Anfangs ist Mörtel in der Regel wasserdicht. Kriegt er allerdings feine Risse, dringt Feuchtigkeit ein. Bei Minustemperaturen wird sie zu Eis, das ein größeres Volumen hat als Wasser. Es sprengt den Mörtel, die Risse werden größer und es dringt noch mehr Wasser ein.
Die Baustoffindustrie kommt aufs Bakterium
Nicht so beim Lieleg-Mörtel. Den hat er mit Biofilmmaterial geimpft, den ein Bakterium namens Bacillus subtilis produziert. Es kommt in der Erde vor und ist weit verbreitet. „Wir haben für unsere Experimente einen einfachen Laborstamm genutzt, der sich gut vermehren lässt, viel Biomasse bildet und völlig ungefährlich ist“, sagt Lieleg.
Das Bakterienprodukt mischt er unter die Mörtel-Trockenmasse. Ist dieser abgebunden, also fest geworden, ist seine Oberfläche hydrophob, also Wasser abweisend. Es benetzt die Oberfläche nicht flächig, sondern bildet auf Grund seiner Oberflächenspannung Kügelchen, die wie an einem Lotusblatt abperlen (Lotuseffekt).
Bremst aufsteigendes Wasser
Was die wundersame Veränderung des Mörtels bewirkt zeigte sich erst unter dem Elektronenmikroskop bei starker Vergrößerung. Die Oberfläche des Mörtels ist stachelig wie die Haut des Igels. Nur dass diese Stacheln eben winzig sind. Sie recken sich wie Ärmchen dem Wasser entgegen und verhindern, wiederum wegen dessen Oberflächenspannung, dass die Flüssigkeit den Mörtel erreicht. Die Tropfen kullern einfach herunter.

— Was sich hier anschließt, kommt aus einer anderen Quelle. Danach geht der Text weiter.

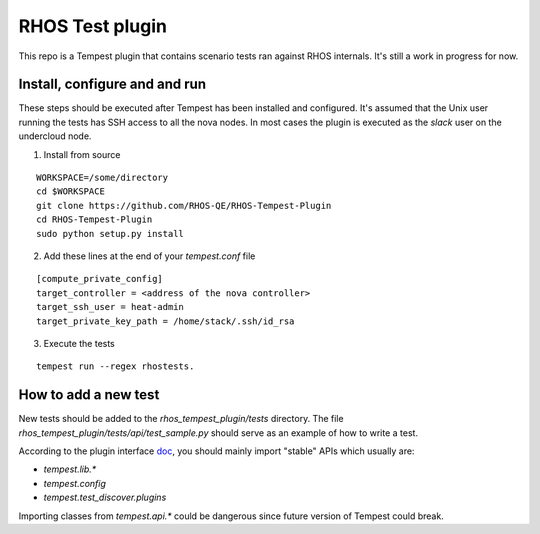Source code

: RHOS Test plugin
================

This repo is a Tempest plugin that contains scenario tests ran against
RHOS internals. It's still a work in progress for now.


Install, configure and and run
------------------------------

These steps should be executed after Tempest has been installed and
configured. It's assumed that the Unix user running the tests has SSH
access to all the nova nodes. In most cases the plugin is executed as
the `slack` user on the undercloud node.

1. Install from source

::

   WORKSPACE=/some/directory
   cd $WORKSPACE
   git clone https://github.com/RHOS-QE/RHOS-Tempest-Plugin
   cd RHOS-Tempest-Plugin
   sudo python setup.py install


2. Add these lines at the end of your `tempest.conf` file

::

   [compute_private_config]
   target_controller = <address of the nova controller>
   target_ssh_user = heat-admin
   target_private_key_path = /home/stack/.ssh/id_rsa

3. Execute the tests

::

   tempest run --regex rhostests.


How to add a new test
---------------------

New tests should be added to the `rhos_tempest_plugin/tests` directory. The file
`rhos_tempest_plugin/tests/api/test_sample.py` should serve as an example of how
to write a test.

According to the plugin interface doc_, you should mainly import "stable" APIs
which usually are:

* `tempest.lib.*`
* `tempest.config`
* `tempest.test_discover.plugins`

Importing classes from `tempest.api.*` could be dangerous since future version
of Tempest could break.

.. _doc: http://docs.openstack.org/developer/tempest/plugin.html
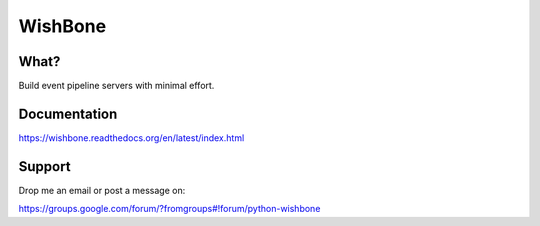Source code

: WishBone
========

What?
-----

Build event pipeline servers with minimal effort.

Documentation
-------------

https://wishbone.readthedocs.org/en/latest/index.html


Support
-------

Drop me an email or post a message on:

https://groups.google.com/forum/?fromgroups#!forum/python-wishbone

Auch im Inneren des Mörtels fanden die Forscher derartige Stacheln. Dort verhindern sie, dass Wasser entgegen der Schwerkraft emporsteigt Kapillarwirkung. Die Stacheln sind kein Alleinstellungsmerkmal für Lieleg-Putz. Sie sind auch auf nicht-imprägniertem Material zu finden, allerdings in so geringer Dichte, dass das Wasser die Oberfläche erreichen kann. Der Biofilm regt, wie die Forscher vermuten, das Stachelwachstum an.
Jetzt soll auch Beton wasserdicht werden
Derzeit wird der Mörtel auf seine Verwendbarkeit in der Praxis geprüft. Das hat Professor Christian Große vom Lehrstuhl für Zerstörungsfreie Werkstoffprüfung übernommen. Wenn der Mörtel tatsächlich geeignet ist, sehe ich wenig Probleme, ihn im großen Stil herzustellen“, sagt Lieleg. Denn der Biofilm lässt sich auch gefriertrocknen. Das Pulver lasse sich leicht transportieren und unter den Trockenmörtel mischen. Jetzt prüft Lieleg, ob sich die Methode auch für Beton eignet.
Schon vor 2000 Jahren haben antike Baumeister einen Spezialmörtel verwendet, der stabiler ist als so mancher moderne Beton. Sie mischten Vulkanasche bei, die Mikrorisse verhindert.